**Exercise brief**
Reproduce all of the material below verbatim, leaving out the pictures.

**Provided records**
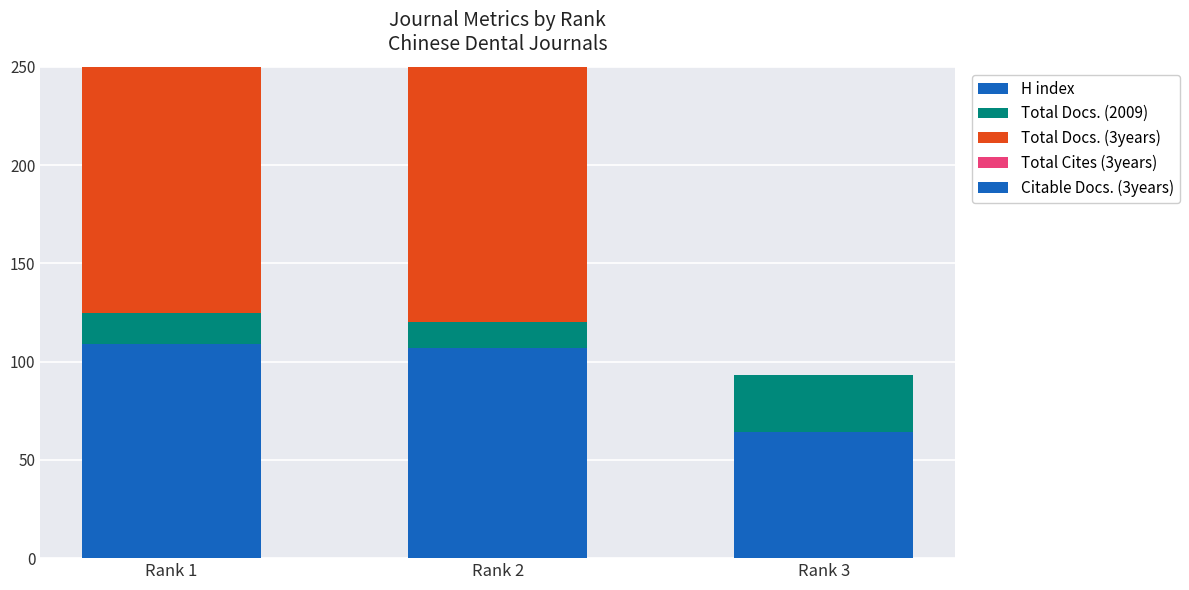

Reading right to left, extract all data points from this chart.

H index: 64	107	109
Total Docs. (2009): 29	13	16
Total Docs. (3years): 0	182	199
Total Cites (3years): 0	0	0
Citable Docs. (3years): 0	32	47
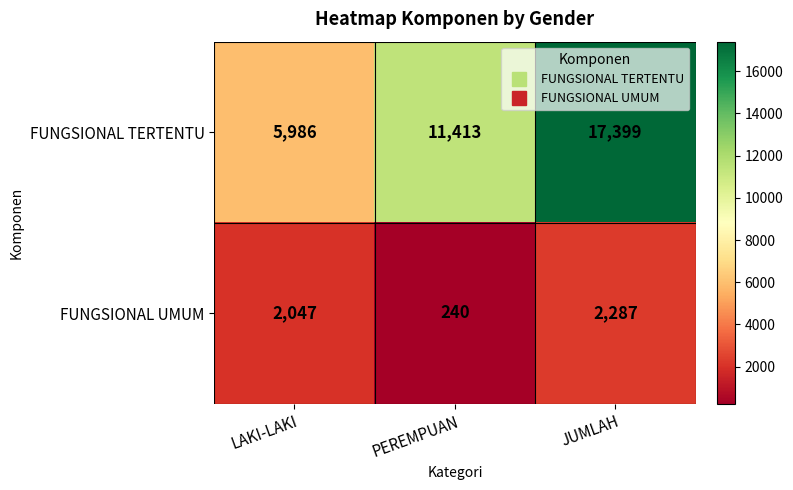

Reading left to right, what are all the values shown in this chart?

FUNGSIONAL TERTENTU: 5986	11413	17399
FUNGSIONAL UMUM: 2047	240	2287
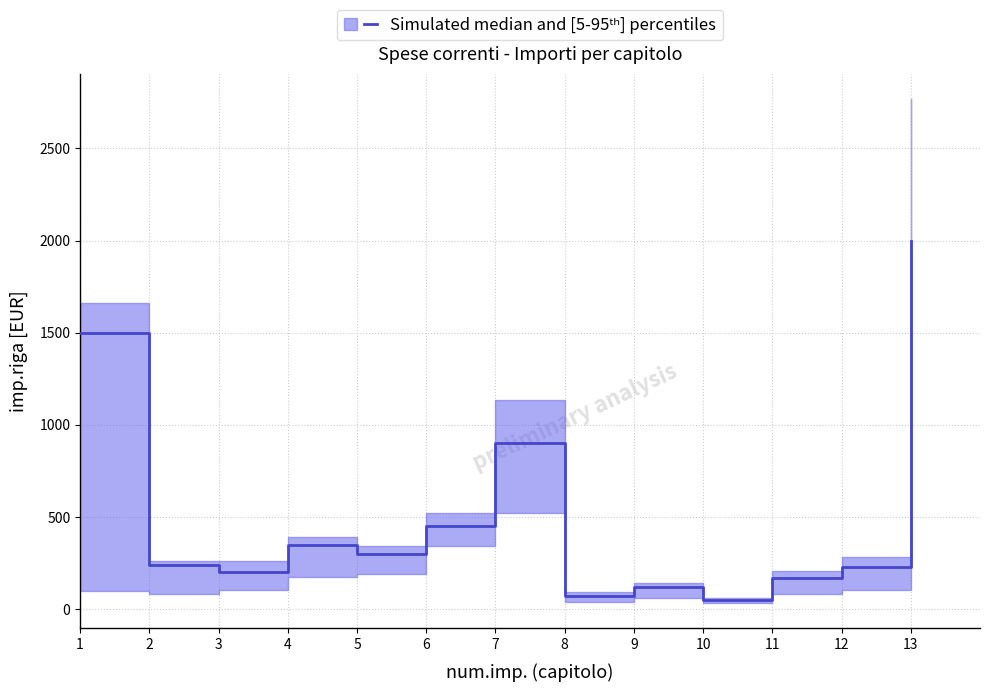

Rank the categories by median value from highest to lowest.

13, 1, 7, 6, 4, 5, 2, 12, 3, 11, 9, 8, 10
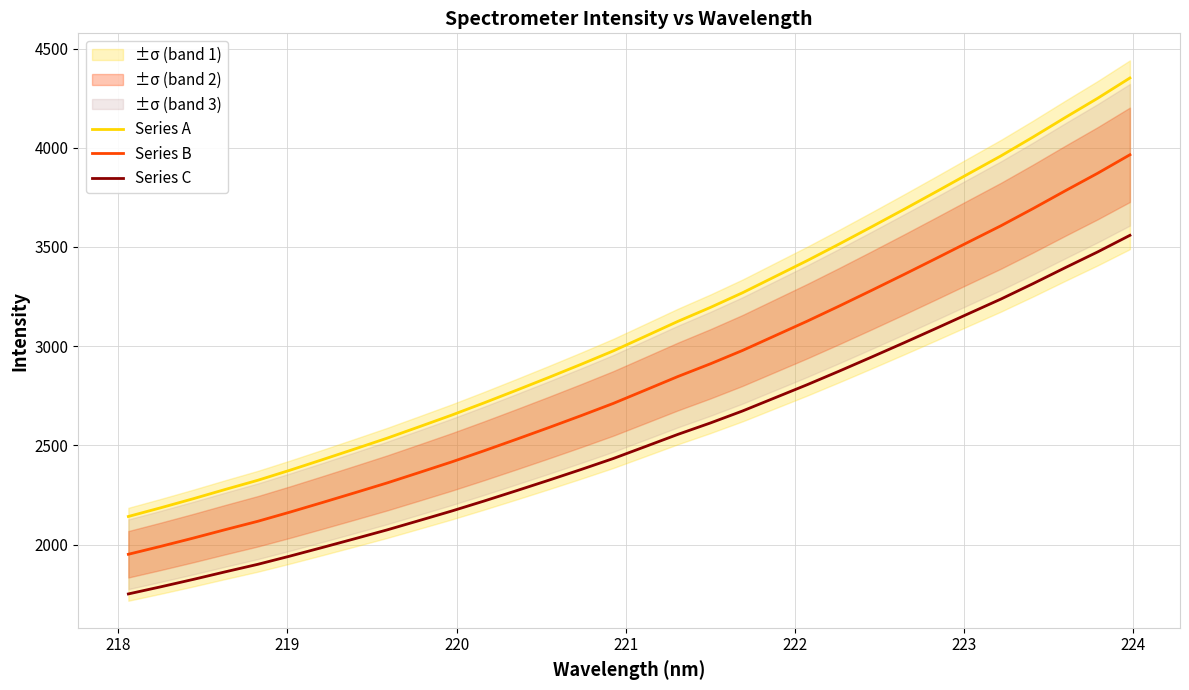

What is the minimum value for Series B?

1951.5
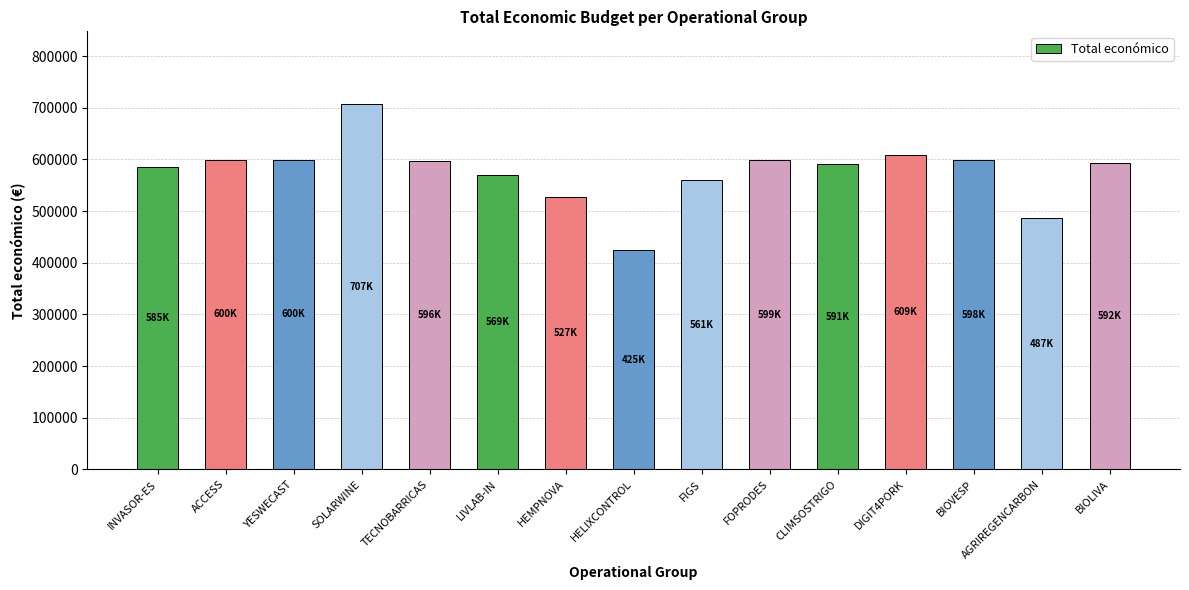

What is the smallest value displayed?

424720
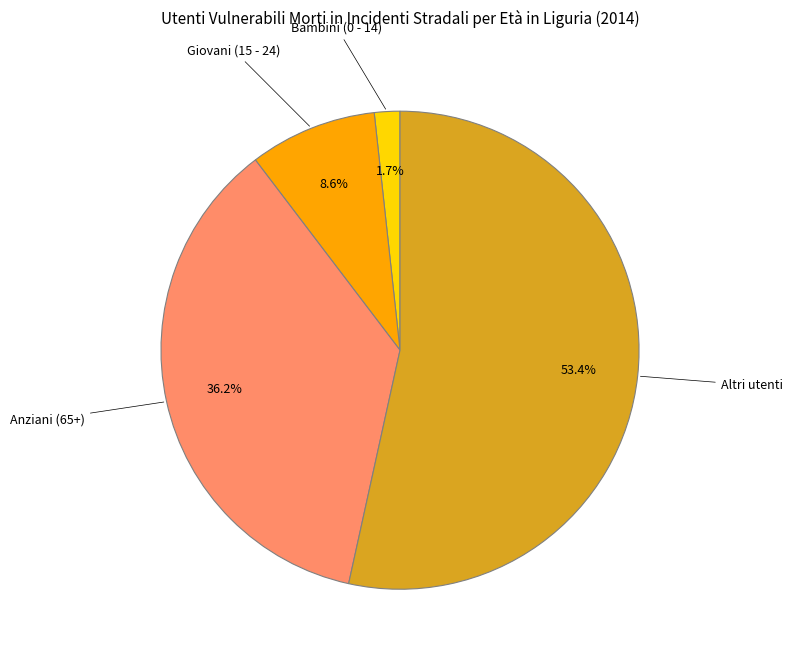

How many segments does this pie chart have?

4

**Output for this exercise**
Reading right to left, extract all data points from this chart.

H index: 64	107	109
Total Docs. (2009): 29	13	16
Total Docs. (3years): 0	182	199
Total Cites (3years): 0	0	0
Citable Docs. (3years): 0	32	47

Reading left to right, what are all the values shown in this chart?

FUNGSIONAL TERTENTU: 5986	11413	17399
FUNGSIONAL UMUM: 2047	240	2287

Rank the categories by median value from highest to lowest.

13, 1, 7, 6, 4, 5, 2, 12, 3, 11, 9, 8, 10

What is the minimum value for Series B?

1951.5

What is the smallest value displayed?

424720

How many segments does this pie chart have?

4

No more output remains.